Wassail, wassail, all round the town,
The zidur-cup is white, and the zidur is brown.
Our zidur is made from good apple trees,
And now, my fine fellows, we'll drink, if you please.
We'll drink your health with all our heart,
We'll drink to 'e all before we part.

[CHORUS?] Here's one, and here's two,
And here's three before we goo.
We're three jolly boys all in a row,
All in a row, boys, all in a row,
And we're three jolly boys all in a row.

This is our wassail, our jolly wassail,
And joy go with our jolly wassail.
Hatfuls, capfuls, dree basket, basketfuls,
And a little heap in under the stairs.

Down in a green copse there sits an old fox,
And there he sits a-mopping his chops.
Shall we go catch him, boys—say, shall we go?
A thousand to one whor we catch him or no.

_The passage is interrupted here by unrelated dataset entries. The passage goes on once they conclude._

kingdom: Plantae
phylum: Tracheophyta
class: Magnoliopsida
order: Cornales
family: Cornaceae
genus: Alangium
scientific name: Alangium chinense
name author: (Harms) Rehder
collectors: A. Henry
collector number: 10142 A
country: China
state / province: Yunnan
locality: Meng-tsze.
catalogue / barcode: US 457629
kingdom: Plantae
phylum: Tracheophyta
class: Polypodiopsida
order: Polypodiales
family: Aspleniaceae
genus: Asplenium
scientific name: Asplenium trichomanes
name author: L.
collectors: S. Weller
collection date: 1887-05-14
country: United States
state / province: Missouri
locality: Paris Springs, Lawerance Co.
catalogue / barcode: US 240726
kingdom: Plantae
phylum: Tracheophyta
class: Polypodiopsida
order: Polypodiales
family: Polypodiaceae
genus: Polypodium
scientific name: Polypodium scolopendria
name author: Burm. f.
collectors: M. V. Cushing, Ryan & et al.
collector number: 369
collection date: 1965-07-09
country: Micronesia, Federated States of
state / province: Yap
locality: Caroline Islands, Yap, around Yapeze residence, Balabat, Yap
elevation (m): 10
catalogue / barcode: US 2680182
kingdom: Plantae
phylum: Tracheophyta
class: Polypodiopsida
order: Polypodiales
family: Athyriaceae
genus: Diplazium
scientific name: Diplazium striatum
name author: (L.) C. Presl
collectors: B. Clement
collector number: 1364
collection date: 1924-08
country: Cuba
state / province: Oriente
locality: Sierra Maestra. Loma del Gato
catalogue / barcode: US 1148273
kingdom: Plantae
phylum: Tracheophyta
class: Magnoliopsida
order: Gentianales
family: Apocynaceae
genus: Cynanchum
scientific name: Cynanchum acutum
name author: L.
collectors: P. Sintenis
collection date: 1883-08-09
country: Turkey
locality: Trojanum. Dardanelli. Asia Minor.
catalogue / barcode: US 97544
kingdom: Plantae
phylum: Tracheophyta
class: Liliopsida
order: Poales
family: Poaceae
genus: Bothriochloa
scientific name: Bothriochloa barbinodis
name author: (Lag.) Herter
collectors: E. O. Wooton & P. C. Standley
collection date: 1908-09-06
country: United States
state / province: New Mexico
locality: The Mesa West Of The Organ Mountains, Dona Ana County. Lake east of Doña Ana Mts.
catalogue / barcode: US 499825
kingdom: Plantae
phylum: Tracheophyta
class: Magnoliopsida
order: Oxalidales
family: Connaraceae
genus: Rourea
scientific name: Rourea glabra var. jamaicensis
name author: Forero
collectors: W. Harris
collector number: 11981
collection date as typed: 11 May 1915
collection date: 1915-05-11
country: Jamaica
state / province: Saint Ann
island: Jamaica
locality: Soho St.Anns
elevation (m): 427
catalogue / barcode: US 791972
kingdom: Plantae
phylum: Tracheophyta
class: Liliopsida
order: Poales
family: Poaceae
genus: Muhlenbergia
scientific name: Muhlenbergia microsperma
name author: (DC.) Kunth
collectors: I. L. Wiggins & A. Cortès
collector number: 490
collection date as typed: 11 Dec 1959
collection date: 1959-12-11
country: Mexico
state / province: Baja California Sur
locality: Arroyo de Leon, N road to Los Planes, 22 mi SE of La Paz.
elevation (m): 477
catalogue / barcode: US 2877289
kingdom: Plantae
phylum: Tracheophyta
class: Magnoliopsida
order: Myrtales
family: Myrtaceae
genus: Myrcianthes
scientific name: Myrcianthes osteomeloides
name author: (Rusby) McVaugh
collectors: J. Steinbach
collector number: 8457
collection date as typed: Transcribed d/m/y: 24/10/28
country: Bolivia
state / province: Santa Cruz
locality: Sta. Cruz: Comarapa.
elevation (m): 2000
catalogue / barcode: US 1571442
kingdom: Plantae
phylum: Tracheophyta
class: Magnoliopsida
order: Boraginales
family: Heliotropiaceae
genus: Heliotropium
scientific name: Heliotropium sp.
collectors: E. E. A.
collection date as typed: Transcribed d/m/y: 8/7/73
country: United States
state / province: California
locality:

There was an old man, and he had an old cow,
And for to keep her he couldn't tell how,
So he bild up a barn to kip his cow warm;
And a liddle more liquor 'll do us no harm.

And now we'll go whooam, and tell our wife Joan
To put in the pot the girt marrow-bone,
That we may have porridge when we do cum whooam.

There was an old man, and he lived in the West,
The juice of the barrel war what he loved best.
He loved his ould wife so dear as his life,
But when thay got drunk, why thay soon cum to strife.


[I don't know what to make of the variable number of lines per verse, but that could be rectified by splitting into 2-line verses, and stealing a line from Conrad's version.]